Jazz Album Review: Satoko Fujii’s “Hyaku: One Hundred Dreams” — Slightly Restrained Mayhem

By Steve Feeney

Pianist/composer Satoko Fujii’s determination to create is astonishing and wide-ranging — her 100 albums as leader prove it.

Satoko Fujii — Hyaku: One Hundred Dreams (Libra Records)

Who can doubt that the release of Satoko Fujii’s 100th album as a leader is a major achievement? But I phrased that in the form of a question because I suspect that someone may suggest that she might have hit that milestone a while back. The Japanese avant-garde pianist, composer, and bandleader is nothing if not amazingly prolific — she has put out swarms of albums, sometimes enough to fill the sky, since her 1996 debut.

Fujii’s determination to create is astonishing and wide-ranging. For a start, there are the financial resources necessary to make so many recordings possible (a foundation grant apparently helped with this one). Then there are the physical demands and the calls for creative resilience. Remarkably, Fujii has forged ahead, one experimental effort following the other. One of her accomplishments, perhaps her most impressive, is that you overlook any of her albums at your peril. You are likely to miss out on something special.

Hyaku: One Hundred Dreams especially caught my interest for the personnel Fujii assembled for the disc. She has worked with most of these musicians before. But seeing, alongside this pianist/composer, a lineup this powerhouse — Ingrid Laubrock (tenor sax), Sara Schoenbeck (bassoon), Wadada Leo Smith (trumpet), Natsuki Tamura (trumpet), Ikue Mori (electronics), Brandon Lopez (bass), Tom Rainey (drums), and Chris Corsano (drums) — drew me in.

The variety of shimmering solos, sputtering interludes, and expressive outbursts on this release will be familiar to Fujii fans. But there is an effort at unity in this newly composed, five-part suite that is unusual: things come together divinely.

Part One begins as it should, with some stretched-out tinklings from the leader’s piano. Mori adds blips and blurps, sounding like an impatient robot. Drums and bass then serve up some expressive splashes and flourishes before Fujii kicks off a succession of dramatic rumblings and energetic wanderings across the keyboard. Schoenbeck’s bassoon adds a pensive elegance with occasionally expressive outbursts. Music worthy of a chamber music concert threatens to break out before the ensemble briefly moves into a dialogue (keyed by a drum duet) that generates the sort of slightly restrained mayhem that is characteristic of the finest moments on this release.

Pianist and composer Satoko Fuji. Photo: Byran Murray

Part Two gives trumpet master Smith a chance to make his musical mark via various colors, shapes, and forms, played solo and against a textured background provided by the anarchistic collective. A listener’s patience will be rewarded in this carefully crafted — yet still seemingly spontaneous — section of the suite.

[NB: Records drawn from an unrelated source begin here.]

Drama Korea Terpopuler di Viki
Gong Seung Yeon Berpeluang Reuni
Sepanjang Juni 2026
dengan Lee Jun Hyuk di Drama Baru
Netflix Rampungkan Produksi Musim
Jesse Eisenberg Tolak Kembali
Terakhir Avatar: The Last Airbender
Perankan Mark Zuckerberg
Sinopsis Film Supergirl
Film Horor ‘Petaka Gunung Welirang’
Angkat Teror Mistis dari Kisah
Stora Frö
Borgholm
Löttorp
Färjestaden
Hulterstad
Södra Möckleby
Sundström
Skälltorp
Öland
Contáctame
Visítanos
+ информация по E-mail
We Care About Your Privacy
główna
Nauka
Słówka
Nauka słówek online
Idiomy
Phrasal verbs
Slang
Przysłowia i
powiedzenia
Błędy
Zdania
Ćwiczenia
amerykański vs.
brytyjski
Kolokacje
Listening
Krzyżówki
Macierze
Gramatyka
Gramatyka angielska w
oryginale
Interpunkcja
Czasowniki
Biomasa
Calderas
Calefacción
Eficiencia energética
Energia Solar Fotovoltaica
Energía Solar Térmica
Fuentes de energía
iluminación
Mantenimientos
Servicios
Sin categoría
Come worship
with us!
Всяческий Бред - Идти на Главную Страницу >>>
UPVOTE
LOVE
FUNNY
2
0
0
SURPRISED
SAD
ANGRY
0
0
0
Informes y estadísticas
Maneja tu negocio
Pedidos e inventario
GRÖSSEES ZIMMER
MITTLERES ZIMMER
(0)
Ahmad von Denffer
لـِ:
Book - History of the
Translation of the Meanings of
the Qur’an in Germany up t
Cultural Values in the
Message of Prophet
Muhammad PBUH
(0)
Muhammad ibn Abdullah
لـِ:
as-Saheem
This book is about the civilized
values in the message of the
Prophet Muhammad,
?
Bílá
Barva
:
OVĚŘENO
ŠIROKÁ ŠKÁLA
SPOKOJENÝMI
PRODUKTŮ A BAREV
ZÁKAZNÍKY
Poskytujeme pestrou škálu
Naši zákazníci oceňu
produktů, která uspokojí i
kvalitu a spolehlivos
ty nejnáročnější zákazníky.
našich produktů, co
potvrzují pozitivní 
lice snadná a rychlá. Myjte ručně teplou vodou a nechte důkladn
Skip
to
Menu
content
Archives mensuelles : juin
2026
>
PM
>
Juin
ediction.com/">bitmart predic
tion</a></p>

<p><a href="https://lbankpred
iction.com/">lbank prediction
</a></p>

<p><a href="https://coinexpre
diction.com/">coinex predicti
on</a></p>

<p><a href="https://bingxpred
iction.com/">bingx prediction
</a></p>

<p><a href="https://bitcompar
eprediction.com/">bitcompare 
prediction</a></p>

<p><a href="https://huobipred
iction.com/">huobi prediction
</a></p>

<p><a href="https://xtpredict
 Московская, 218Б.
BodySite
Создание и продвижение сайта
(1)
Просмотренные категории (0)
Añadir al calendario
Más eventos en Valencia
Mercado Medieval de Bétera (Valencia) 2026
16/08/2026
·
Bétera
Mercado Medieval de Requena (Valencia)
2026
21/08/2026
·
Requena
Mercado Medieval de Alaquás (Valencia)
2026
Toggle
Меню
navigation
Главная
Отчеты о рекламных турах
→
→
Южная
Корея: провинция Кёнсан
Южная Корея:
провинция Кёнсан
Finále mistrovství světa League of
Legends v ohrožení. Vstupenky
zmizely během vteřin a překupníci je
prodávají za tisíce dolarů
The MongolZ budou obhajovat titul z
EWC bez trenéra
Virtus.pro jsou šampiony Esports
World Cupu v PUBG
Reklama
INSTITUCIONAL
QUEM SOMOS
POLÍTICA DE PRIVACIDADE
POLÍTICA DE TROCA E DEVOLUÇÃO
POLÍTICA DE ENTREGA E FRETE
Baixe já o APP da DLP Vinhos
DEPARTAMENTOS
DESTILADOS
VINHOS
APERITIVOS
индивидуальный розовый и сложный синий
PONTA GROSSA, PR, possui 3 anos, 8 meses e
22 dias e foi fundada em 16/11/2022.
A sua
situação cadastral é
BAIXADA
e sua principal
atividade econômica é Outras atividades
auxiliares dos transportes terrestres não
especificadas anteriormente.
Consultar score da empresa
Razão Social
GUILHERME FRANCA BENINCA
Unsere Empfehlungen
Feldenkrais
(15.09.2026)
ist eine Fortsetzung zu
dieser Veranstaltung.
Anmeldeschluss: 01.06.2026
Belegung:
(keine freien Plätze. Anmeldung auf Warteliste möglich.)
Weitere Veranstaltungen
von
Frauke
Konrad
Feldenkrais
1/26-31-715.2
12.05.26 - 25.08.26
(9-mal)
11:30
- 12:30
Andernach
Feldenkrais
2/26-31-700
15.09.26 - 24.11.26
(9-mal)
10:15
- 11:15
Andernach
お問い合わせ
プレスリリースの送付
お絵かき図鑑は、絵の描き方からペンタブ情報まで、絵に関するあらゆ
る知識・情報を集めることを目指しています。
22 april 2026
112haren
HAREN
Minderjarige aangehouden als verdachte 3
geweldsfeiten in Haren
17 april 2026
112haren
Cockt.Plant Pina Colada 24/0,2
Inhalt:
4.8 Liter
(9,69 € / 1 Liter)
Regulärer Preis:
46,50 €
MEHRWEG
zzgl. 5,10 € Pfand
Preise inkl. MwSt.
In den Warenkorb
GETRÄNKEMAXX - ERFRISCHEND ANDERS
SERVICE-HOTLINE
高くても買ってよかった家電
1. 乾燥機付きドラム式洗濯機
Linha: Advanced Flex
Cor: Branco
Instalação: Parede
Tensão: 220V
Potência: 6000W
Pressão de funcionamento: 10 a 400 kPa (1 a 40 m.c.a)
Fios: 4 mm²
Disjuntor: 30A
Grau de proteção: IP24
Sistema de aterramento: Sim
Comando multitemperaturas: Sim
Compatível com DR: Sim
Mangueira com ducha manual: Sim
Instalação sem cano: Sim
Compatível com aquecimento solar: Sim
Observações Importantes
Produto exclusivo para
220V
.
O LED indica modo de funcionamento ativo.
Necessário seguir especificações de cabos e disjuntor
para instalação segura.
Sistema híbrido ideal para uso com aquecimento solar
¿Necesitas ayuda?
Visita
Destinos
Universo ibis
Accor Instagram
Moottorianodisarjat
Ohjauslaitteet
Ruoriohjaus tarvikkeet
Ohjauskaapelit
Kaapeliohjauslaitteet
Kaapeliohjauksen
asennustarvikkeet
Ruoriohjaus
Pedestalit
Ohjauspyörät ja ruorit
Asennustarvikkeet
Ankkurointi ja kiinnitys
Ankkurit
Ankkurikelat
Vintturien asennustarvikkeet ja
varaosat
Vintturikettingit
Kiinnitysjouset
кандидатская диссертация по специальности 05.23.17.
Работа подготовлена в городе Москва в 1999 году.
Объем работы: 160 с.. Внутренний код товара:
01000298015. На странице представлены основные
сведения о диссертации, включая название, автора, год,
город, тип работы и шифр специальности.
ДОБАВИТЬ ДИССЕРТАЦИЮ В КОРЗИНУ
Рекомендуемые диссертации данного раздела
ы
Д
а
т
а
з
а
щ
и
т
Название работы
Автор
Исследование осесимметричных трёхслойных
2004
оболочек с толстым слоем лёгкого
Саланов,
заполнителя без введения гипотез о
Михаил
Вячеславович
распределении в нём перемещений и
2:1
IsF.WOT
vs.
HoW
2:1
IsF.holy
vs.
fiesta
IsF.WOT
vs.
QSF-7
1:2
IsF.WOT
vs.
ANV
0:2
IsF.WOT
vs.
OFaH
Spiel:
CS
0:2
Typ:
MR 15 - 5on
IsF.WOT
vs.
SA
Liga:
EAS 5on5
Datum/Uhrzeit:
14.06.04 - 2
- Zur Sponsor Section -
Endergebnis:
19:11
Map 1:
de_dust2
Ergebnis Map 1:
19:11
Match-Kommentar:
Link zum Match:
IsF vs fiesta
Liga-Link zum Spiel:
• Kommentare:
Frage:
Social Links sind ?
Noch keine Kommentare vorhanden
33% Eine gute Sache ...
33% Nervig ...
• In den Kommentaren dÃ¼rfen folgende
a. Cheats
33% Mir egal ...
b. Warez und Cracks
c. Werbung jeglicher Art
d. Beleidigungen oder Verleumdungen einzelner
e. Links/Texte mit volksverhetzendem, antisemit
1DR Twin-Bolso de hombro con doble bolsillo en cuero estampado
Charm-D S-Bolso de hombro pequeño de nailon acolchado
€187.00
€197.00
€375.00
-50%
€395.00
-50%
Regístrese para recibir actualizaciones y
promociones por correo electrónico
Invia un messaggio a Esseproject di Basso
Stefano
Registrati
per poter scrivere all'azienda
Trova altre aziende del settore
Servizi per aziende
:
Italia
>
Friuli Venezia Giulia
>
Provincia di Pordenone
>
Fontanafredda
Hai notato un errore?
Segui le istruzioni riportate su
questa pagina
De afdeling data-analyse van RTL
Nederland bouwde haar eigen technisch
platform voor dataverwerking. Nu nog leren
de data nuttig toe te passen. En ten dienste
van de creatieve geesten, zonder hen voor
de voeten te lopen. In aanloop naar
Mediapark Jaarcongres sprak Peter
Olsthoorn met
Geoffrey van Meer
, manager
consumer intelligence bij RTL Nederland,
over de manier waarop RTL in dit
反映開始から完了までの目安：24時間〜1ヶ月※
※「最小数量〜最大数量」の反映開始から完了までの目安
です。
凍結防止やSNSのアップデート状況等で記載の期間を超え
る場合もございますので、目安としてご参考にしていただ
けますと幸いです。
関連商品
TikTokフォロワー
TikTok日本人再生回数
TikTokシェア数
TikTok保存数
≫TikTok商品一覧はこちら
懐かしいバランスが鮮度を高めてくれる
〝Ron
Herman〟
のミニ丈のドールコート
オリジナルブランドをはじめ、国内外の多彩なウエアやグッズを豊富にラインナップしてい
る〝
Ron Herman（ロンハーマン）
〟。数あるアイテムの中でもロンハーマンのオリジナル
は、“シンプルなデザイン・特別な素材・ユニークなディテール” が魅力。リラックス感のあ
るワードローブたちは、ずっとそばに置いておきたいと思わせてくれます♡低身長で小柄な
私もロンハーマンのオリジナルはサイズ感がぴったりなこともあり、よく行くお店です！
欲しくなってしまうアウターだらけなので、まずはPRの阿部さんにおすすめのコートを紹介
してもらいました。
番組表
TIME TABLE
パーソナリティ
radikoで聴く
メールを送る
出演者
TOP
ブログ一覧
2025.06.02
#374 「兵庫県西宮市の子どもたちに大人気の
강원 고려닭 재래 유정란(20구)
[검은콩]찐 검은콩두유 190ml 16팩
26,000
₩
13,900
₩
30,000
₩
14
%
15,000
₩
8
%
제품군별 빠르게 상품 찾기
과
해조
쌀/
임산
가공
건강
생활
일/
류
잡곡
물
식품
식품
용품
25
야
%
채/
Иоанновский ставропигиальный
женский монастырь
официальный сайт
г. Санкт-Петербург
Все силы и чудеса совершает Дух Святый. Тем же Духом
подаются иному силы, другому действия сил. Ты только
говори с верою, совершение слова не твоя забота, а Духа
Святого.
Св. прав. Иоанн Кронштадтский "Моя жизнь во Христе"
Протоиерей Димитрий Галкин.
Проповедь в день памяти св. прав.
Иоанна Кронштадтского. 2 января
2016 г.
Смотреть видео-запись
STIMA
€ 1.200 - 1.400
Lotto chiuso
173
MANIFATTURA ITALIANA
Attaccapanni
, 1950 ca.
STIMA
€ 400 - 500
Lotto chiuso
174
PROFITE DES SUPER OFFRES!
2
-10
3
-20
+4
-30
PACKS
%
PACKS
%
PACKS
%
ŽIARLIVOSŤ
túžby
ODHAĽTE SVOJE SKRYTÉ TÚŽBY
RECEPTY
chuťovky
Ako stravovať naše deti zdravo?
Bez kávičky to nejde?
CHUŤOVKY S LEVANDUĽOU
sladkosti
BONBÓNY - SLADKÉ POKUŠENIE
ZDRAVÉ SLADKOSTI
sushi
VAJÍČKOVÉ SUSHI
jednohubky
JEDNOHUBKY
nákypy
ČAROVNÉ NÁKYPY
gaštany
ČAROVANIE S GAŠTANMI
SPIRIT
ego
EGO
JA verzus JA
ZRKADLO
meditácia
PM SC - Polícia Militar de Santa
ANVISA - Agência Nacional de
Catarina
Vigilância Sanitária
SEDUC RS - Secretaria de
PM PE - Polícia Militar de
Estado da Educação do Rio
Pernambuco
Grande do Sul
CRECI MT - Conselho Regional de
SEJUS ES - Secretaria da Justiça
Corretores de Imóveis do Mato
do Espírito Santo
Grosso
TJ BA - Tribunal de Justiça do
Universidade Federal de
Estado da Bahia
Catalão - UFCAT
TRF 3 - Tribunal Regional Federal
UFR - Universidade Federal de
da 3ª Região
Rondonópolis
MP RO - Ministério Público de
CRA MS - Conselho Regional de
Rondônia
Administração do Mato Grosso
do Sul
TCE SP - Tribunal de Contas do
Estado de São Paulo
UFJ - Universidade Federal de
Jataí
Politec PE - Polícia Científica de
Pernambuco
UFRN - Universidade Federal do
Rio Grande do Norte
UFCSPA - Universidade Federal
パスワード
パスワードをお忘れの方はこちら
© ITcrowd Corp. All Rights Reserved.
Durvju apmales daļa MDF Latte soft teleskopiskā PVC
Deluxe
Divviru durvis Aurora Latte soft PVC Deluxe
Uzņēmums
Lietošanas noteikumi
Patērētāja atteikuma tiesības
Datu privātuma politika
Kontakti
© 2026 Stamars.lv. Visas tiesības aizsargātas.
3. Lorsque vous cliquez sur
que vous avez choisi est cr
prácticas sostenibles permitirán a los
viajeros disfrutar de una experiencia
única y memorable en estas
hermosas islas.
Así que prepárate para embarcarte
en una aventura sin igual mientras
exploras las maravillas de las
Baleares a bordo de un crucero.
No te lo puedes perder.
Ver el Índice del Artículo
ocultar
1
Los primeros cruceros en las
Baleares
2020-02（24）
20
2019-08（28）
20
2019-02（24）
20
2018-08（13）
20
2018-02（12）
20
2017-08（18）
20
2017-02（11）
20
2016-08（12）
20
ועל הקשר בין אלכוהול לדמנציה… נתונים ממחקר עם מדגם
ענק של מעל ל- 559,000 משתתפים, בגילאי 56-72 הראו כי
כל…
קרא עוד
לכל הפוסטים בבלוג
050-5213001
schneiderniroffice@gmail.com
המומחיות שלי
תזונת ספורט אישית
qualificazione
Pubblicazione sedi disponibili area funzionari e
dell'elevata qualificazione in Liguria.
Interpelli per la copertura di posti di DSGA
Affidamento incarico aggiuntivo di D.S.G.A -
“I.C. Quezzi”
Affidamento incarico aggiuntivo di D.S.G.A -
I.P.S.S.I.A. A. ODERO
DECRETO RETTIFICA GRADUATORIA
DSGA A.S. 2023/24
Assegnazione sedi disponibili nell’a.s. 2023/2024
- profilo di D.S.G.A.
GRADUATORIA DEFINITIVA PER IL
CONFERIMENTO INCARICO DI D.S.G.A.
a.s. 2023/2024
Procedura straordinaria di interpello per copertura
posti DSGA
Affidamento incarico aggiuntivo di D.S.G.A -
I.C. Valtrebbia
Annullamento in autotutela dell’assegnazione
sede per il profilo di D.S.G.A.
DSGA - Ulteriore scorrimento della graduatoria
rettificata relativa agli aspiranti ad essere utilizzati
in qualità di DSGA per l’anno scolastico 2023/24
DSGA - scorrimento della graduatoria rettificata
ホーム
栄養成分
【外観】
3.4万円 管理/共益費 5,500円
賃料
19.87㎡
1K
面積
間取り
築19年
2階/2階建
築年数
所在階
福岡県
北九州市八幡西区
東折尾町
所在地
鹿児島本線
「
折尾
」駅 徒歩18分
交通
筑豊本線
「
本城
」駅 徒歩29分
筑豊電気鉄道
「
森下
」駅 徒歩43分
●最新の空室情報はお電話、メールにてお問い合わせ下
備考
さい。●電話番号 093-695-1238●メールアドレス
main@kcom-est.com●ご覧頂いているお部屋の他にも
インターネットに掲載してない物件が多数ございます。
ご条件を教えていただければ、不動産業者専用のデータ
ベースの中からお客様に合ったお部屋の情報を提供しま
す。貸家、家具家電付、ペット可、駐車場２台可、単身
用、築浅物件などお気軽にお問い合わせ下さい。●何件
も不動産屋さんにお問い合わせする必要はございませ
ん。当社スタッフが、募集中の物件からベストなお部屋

Part Three is when I finally became fully drawn into the proceedings. Laubrock’s tenor becomes marvelously skitterish as it attempts to rise above the rumbling/tumbling drummers and a building bass line. Trumpets push themselves forward until things get really crazy — odd electronic textures summon an arco bass and bassoon rumination. A trumpet pas de deux and an episode featuring a fluttering bassoon characterize a piece that, while free, churns up enough interwoven variety to renew one’s faith in ensemble cohesion.

Part Four continues in a more contrapuntal mode before Mori goes all space age, the album’s universe of sound expanding to the outer reaches, a planet where Tamura’s rogue trumpet whispers and snarls above a bit of wacky vocalise.

Part Five is a compellingly mysterioso jaunt through sonic caverns before the leader gathers everyone in (including the horns) for some surprising interludes of consonance amid the ever looming chaos. Trumpets gurgle and chirp — the tenor sax answers with querulous growls. A collective rant ensues that leads to a too-quick fade out.

My only quibble with this impressive disc is that there’s not enough piano! But I’m pretty sure the next 100 releases from Satoko Fujii will make up for its absence.


Steve Feeney is a Maine native and attended schools in Maine, New Hampshire, and Massachusetts. He has a Master of Arts Degree in American and New England Studies from the University of Southern Maine. He began reviewing music on a freelance basis for the Portland Press Herald/Maine Sunday Telegram in 1995. He was later asked to also review theater and dance. Recently, he has added BroadwayWorld.com as an outlet and is pleased to now contribute to Arts Fuse.